• [TEXT UNDER STUDY]

[Start of section]

GOP Muddles Pro-Vaccine Messaging With Words On Personal Liberty

News outlets discuss the pivot some Republican lawmakers have made to supporting covid vaccines, noting that repeated mentions of privacy and personal liberty are actually confusing their message. Separately, House Republican Rep. Clay Higgins announced his second, and far worse, covid infection.

Roll Call: GOP Pro-Vaccine Message Clouded By Emphasis On Choice And Privacy 

The tone of some Republican leaders on COVID-19 vaccines has shifted in response to the highly infectious delta variant, but a continued emphasis on values like personal liberty and privacy could muddle the message. The delta variant is proliferating, comprising 83 percent of cases in the United States and an even higher percentage in places with lower vaccination rates, according to the Centers for Disease Control and Prevention, with repercussions for the country's most vulnerable people as well as the economy’s fragile recovery. (Kopp, 7/23)

[End of section]

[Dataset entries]

[Start of section]

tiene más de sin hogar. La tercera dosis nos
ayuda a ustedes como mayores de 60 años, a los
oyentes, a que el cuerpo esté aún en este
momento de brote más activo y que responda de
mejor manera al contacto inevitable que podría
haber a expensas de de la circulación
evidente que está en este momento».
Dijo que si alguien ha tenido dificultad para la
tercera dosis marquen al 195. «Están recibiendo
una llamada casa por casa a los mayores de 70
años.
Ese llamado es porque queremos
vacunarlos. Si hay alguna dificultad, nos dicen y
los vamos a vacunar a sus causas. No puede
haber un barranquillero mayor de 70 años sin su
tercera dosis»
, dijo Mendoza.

[End of section]

• [ACTIVITY]
Print the full text about Republican vaccine messaging word for word.

• [EXERCISE RESPONSE]
GOP Muddles Pro-Vaccine Messaging With Words On Personal Liberty

News outlets discuss the pivot some Republican lawmakers have made to supporting covid vaccines, noting that repeated mentions of privacy and personal liberty are actually confusing their message. Separately, House Republican Rep. Clay Higgins announced his second, and far worse, covid infection.

Roll Call: GOP Pro-Vaccine Message Clouded By Emphasis On Choice And Privacy 

The tone of some Republican leaders on COVID-19 vaccines has shifted in response to the highly infectious delta variant, but a continued emphasis on values like personal liberty and privacy could muddle the message. The delta variant is proliferating, comprising 83 percent of cases in the United States and an even higher percentage in places with lower vaccination rates, according to the Centers for Disease Control and Prevention, with repercussions for the country's most vulnerable people as well as the economy’s fragile recovery. (Kopp, 7/23)